**YOUR INSTRUCTIONS:** Transcribe the lines exactly, from the line with "Voraussetzungen" up to and including the line with "Verfahrensablauf".

**RECORDS SUPPLIED:**

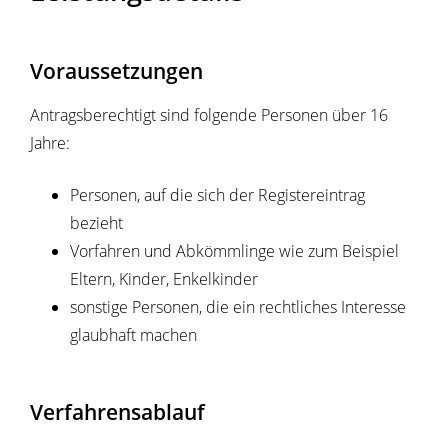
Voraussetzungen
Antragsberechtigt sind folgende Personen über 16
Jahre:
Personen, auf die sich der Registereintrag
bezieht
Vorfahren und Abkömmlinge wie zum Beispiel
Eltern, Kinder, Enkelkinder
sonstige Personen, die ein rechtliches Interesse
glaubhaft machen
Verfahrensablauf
--
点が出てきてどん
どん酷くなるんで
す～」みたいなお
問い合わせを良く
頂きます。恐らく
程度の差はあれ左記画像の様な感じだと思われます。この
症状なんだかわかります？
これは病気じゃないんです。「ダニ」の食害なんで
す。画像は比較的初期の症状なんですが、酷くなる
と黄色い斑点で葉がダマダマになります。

**YOUR SOLUTION:**
Voraussetzungen
Antragsberechtigt sind folgende Personen über 16
Jahre:
Personen, auf die sich der Registereintrag
bezieht
Vorfahren und Abkömmlinge wie zum Beispiel
Eltern, Kinder, Enkelkinder
sonstige Personen, die ein rechtliches Interesse
glaubhaft machen
Verfahrensablauf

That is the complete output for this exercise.